With a little experience species of the phalacridae become obvious among the many other small beetles that regularly occur in the sweep net; species of Stilbus Seidlitz, 1872 are oblong-oval, convex and bicoloured, features shared with some members of the genus Olibrus Erichson, 1845, and so they will need to be taken for examination under the microscope and, often, dissection, in order to obtain a certain identification.

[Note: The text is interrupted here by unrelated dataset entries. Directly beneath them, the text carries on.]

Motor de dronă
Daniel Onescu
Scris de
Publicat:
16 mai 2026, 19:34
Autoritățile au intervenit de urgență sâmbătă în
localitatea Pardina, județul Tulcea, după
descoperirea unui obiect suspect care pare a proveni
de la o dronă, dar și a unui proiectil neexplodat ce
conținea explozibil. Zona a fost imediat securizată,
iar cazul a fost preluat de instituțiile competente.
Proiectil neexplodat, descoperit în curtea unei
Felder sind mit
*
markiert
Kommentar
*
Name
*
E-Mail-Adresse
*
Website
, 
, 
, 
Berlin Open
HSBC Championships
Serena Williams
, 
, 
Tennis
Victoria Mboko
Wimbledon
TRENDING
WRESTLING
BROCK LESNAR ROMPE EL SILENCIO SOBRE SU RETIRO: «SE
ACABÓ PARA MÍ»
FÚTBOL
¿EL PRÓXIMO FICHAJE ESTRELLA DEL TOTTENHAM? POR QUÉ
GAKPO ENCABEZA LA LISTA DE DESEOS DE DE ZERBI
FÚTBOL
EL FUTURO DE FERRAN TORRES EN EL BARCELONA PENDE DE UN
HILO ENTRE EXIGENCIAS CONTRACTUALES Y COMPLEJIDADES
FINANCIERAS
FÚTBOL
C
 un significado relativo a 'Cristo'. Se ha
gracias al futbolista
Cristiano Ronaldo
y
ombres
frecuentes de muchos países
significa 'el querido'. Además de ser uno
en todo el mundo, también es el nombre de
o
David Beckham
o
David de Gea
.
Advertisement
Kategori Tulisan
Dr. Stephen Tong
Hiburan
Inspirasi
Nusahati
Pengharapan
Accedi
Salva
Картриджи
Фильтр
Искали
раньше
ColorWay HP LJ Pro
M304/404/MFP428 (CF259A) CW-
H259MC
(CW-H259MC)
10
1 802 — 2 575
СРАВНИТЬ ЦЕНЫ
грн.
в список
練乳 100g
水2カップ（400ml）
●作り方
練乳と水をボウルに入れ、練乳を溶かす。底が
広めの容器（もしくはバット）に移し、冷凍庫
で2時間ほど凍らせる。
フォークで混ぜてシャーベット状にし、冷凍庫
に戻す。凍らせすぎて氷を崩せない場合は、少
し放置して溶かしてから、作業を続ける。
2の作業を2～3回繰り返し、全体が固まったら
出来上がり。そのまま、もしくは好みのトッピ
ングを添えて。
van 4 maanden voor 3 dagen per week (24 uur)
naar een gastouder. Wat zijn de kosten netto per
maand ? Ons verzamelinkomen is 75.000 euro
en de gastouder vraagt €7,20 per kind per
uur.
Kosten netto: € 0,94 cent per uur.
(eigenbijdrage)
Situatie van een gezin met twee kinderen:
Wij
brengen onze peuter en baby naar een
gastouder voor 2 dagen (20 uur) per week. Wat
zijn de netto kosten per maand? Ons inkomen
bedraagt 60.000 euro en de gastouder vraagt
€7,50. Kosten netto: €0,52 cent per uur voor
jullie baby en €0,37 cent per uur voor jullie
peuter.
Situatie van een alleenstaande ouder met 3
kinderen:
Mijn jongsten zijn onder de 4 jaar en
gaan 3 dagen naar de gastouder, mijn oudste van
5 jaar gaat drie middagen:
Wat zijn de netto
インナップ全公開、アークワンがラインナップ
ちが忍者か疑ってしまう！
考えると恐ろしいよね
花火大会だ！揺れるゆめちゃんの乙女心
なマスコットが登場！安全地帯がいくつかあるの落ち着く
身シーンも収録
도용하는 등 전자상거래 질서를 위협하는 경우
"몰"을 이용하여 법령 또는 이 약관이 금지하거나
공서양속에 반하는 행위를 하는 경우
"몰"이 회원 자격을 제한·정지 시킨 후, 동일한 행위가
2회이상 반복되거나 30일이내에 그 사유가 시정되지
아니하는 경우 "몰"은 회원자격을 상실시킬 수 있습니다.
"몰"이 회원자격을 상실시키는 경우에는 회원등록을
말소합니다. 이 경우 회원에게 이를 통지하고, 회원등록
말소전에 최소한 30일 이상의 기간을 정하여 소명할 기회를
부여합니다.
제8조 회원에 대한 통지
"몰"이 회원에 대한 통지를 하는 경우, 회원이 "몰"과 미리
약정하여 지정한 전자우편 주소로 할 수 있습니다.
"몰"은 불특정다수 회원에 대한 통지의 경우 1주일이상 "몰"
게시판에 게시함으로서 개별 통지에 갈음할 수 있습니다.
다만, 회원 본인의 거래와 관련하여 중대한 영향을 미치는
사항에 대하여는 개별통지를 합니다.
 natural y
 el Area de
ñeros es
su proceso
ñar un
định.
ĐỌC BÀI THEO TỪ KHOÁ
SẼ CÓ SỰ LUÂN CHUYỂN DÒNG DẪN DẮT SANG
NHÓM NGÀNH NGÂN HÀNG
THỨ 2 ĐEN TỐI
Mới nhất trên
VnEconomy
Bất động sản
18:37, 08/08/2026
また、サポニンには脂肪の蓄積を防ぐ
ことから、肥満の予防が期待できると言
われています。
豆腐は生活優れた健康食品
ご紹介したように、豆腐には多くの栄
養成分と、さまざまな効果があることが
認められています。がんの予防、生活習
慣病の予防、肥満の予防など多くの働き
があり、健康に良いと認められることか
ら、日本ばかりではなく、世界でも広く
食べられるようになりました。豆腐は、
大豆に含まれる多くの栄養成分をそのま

1.8-2.3mm. Convex and broadly oval with the underside flat; dorsal surface dark or light brown with the apical quarter or so pale. Appendages pale. Dorsal surface with very fine punctation, visible at X50. Head transverse and evenly rounded, the eyes continuous with the outline. The anterior and posterior margins of the eyes are weakly sinuate. Antennae inserted under the anterior margin of the head; the 2 basal segments are large, 3-8 elongate becoming shorter towards the apex, and 9-11 form a compact club. The terminal antennomere is evenly rounded laterally. The terminal segment of the maxillary palpi is curved along the inside and straight externally. Pronotum broadest at the sharp, perpendicular hind angles and evenly curved to the weakly protruding front angles (side view). Scutellum small and equilateral. Elytra with a single sutural stria which is wider and deeper towards the apex, the surface has several longitudinal rows of very fine punctures (X50) and some obscure, shallow impressions. A surface microsculpture consisting of transverse wavy lines becomes visible at X70 and is easiest observed on the disc. The lateral margins of the pronotum and the elytra are finely bordered. Legs short, the femora usually not visible from above. All tibiae broad, weakly sinuate and with small terminal spurs. Tarsi 5-5-5, third segment bilobed. Claws smooth and toothed at the base.